Something Old & Something New
Museum Collaborates with Visiting Artist Lindsey Ross
(TELLURIDE, Colo. – Sept. 24, 2020) Telluride Historical Museum’s (THM) collaboration with Lindsey Ross is an alchemy of something old and something new. THM commissioned the fine art photographer, also known as @thealchemistress, to produce a rare series of limited edition prints created with a negative from the Museum’s collection.
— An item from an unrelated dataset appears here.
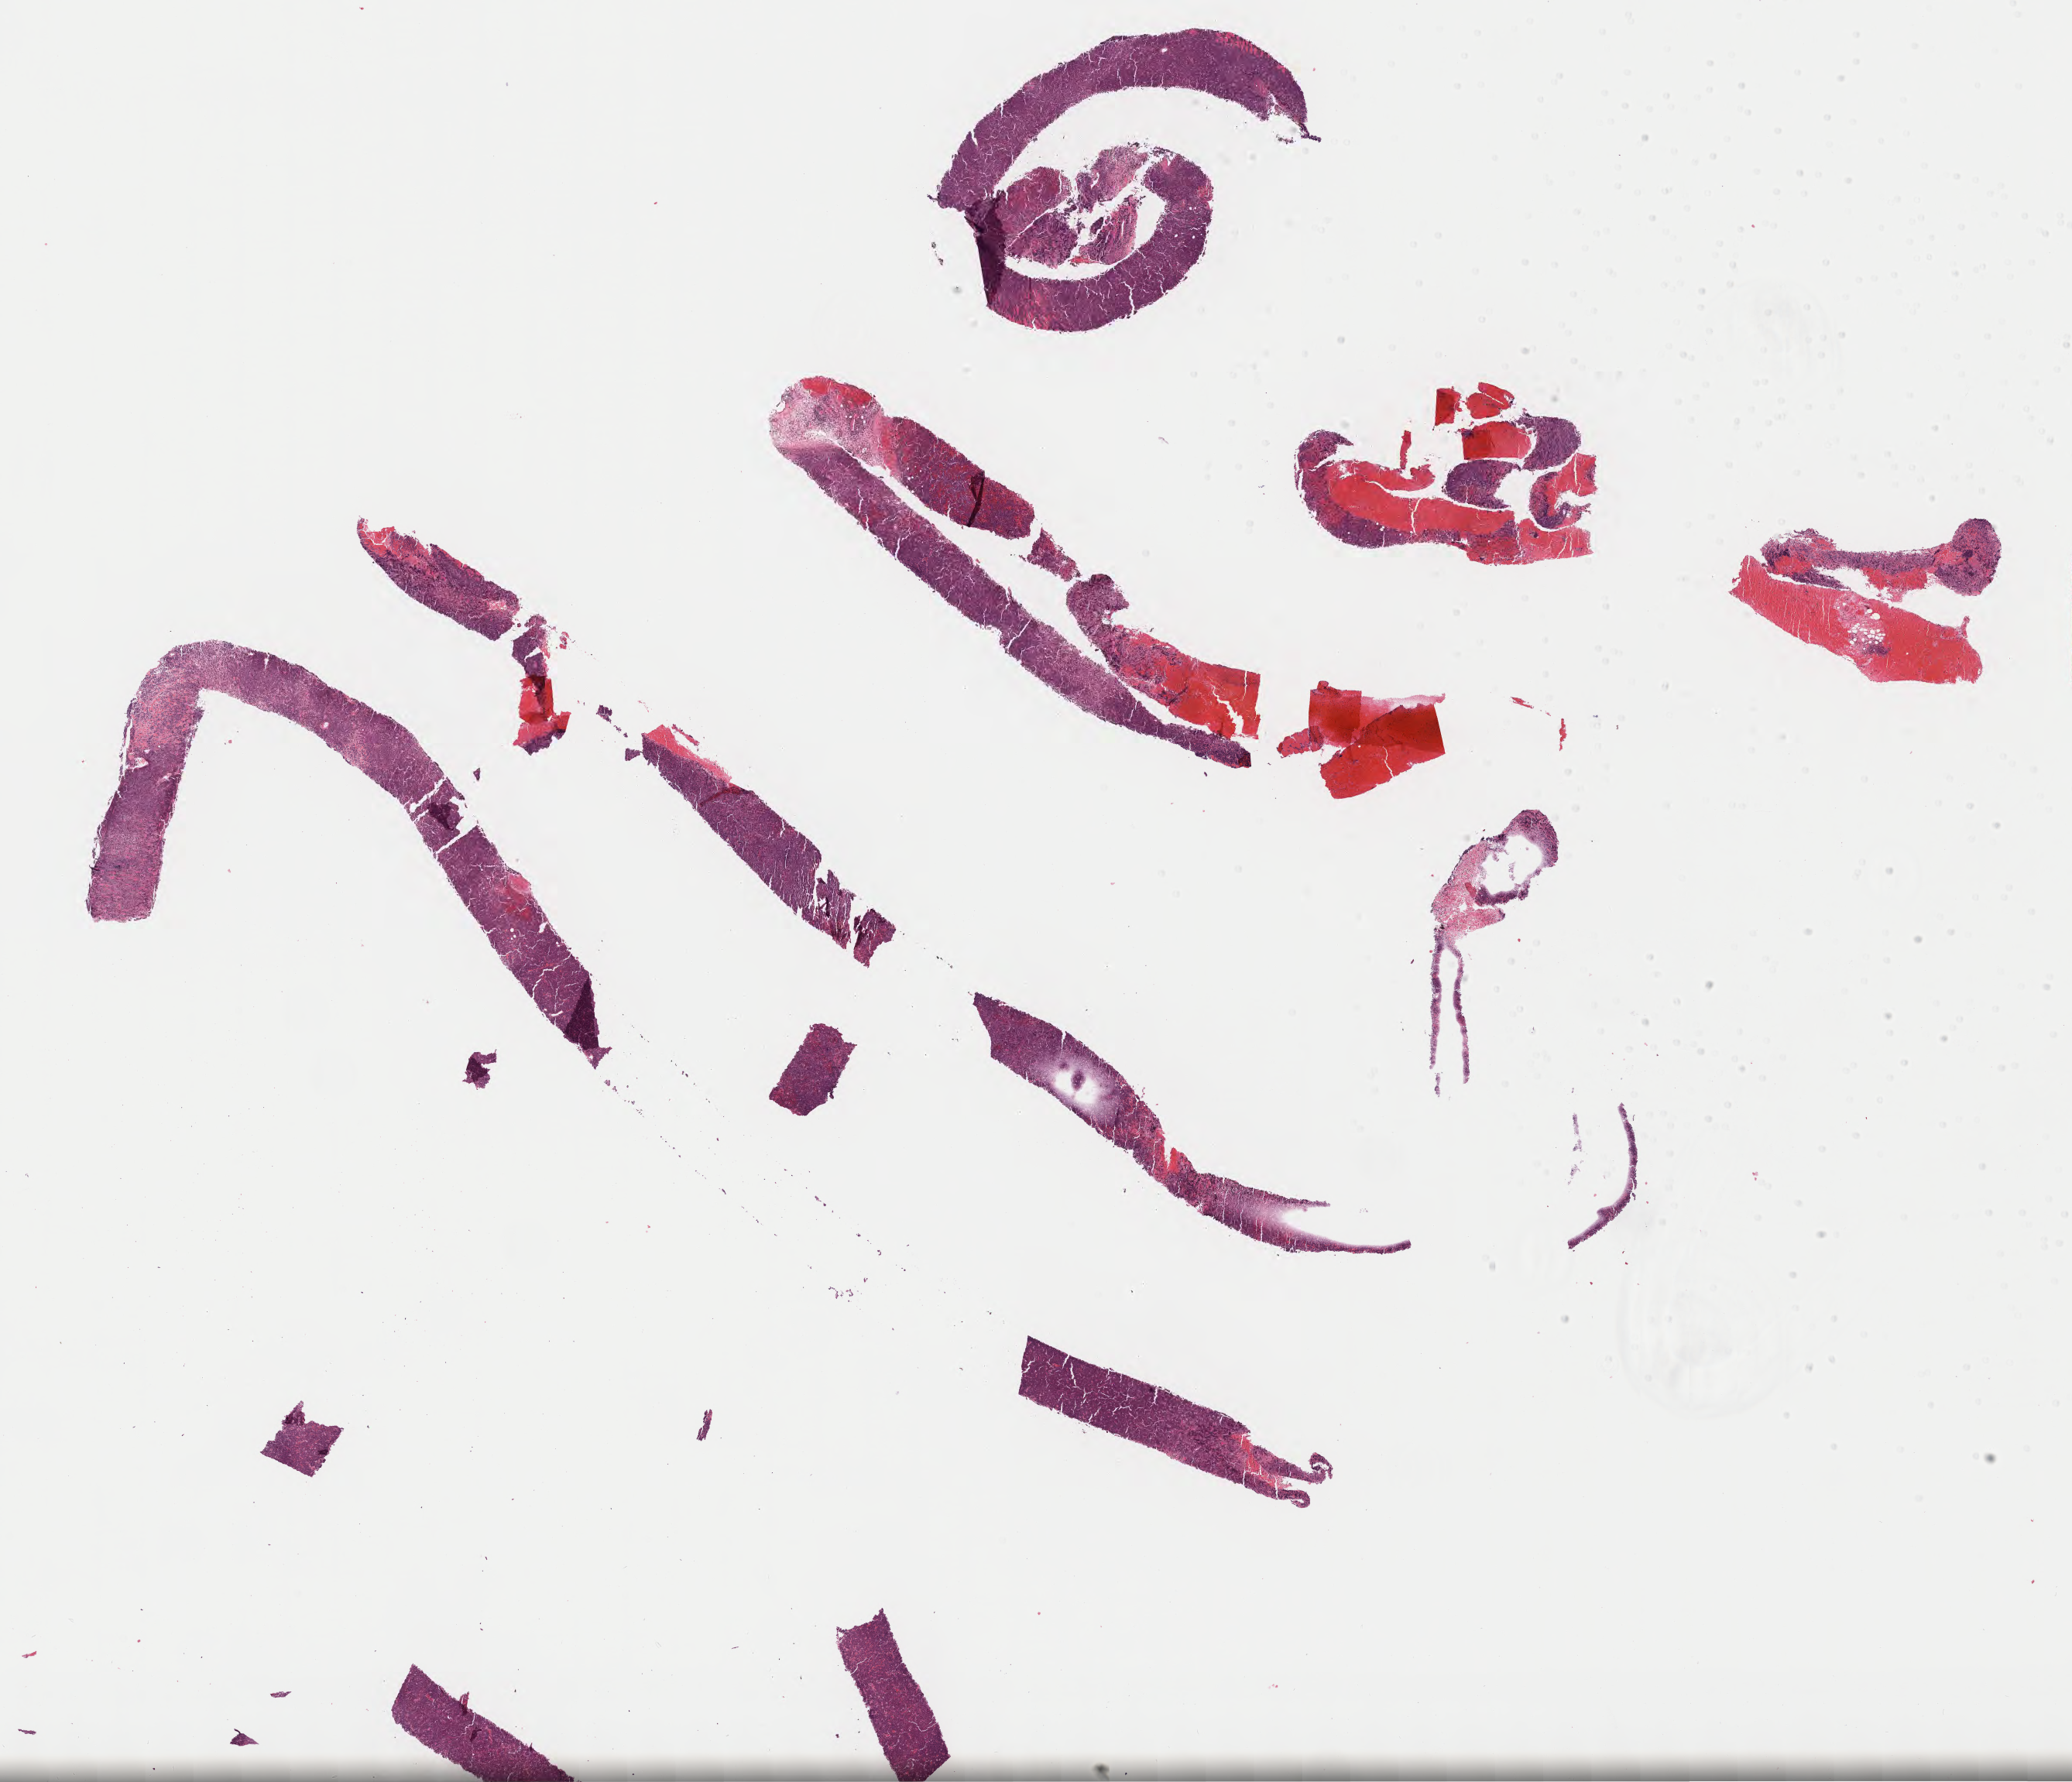
Whole-slide image, haematoxylin and eosin stain, low-resolution overview of the scanned area, about 21.6 x 18.6 mm, specimen: tumor tissue. Patient male; aged 45.
Diagnosis: Burkitt lymphoma, NOS.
The prints will be available for purchase starting on Sept. 24. All proceeds will benefit the nonprofit Museum.
“We are always looking for new and interesting ways to allow people to engage the town’s rich history,” THM Executive Director Kiernan Lannon said. “And, of course, with all the uncertainty with the pandemic, we knew we were going to have to get even more creative in order to allow people to experience it. We really wanted to figure out a unique way people could bring some local history into their homes.”
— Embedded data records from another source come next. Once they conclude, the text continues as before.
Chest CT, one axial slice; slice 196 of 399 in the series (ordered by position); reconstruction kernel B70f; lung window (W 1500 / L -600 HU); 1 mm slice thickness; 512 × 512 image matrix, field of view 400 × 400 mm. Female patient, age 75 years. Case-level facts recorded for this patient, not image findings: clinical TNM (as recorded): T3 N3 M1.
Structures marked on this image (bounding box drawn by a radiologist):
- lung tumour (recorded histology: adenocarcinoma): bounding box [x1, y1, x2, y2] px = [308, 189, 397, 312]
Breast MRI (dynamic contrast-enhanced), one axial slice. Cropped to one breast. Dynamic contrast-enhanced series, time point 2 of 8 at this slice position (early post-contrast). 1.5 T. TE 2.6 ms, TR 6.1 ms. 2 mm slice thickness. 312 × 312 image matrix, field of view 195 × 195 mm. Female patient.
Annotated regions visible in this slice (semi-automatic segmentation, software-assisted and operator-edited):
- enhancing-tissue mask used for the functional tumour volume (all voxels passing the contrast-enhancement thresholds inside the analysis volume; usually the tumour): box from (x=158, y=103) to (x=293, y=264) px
Like many nonprofits, THM has had to cancel the vast majority of their programs and events due to the COVID-19 pandemic. Part of the appeal of the historic print project is that, unlike most of THM’s traditional programs and events, it did not involve the large gatherings of people that are not feasible given the current conditions. Another significant advantage was that THM knew just the artist to be able to pull the project off. The collaboration offers an opportunity to own a rare piece of art.
Ross is no stranger to Telluride. In addition to being a featured artist in Telluride Arts’ Art + Architecture Weekend, she was also the subject of the film “Lindsey Ross: A Less Convenient Path” which was an official selection of Telluride Mountain Film Festival 2017. She participated in artist residencies locally with the Telluride MountainFilm Festival and at Steeprock Artisans Guild in Sawpit. However, her work extends far beyond these canyon walls. The film was also an official selection for the Banff Mountain Film Festival 2017 and she has done residencies with the Squire Foundation, and, most recently, the Budapest Art Factory. Her studio is in the Funk Zone of Santa Barbara.
Lannon said, “We were incredibly fortunate to have had the opportunity to see Lindsey’s art up close when she displayed a selection of her photographs at the Museum during Art + Architecture weekend in 2017. We absolutely fell in love with her work and her dedication to and enthusiasm for historical photographic processes. She was the only person we would trust to be able to turn this idea into reality.”
Ross specializes in wet plate collodion and tintype photography. The process was invented in the 1850s and was used up through the 1880s. Each image requires extensive equipment, chemicals, a darkroom, and presence which is what drew Ross to the craft. For the Museum collaboration, Ross used historically appropriate techniques to produce silver gelatin prints of an image originally captured in 1884.
The Museum will be debuting the special series of prints next Thursday at 5:30 p.m. on the Main Street non-profit busking stage, which also happens to be very near to where the original photograph was taken. The evening will also feature a display of vintage portraits from the Museum’s collection as well as the opportunity to meet Ross, learn about the process she used to create the prints, and, if interested, book an appointment with Ross to have your portrait taken using historical techniques during the course of the weekend.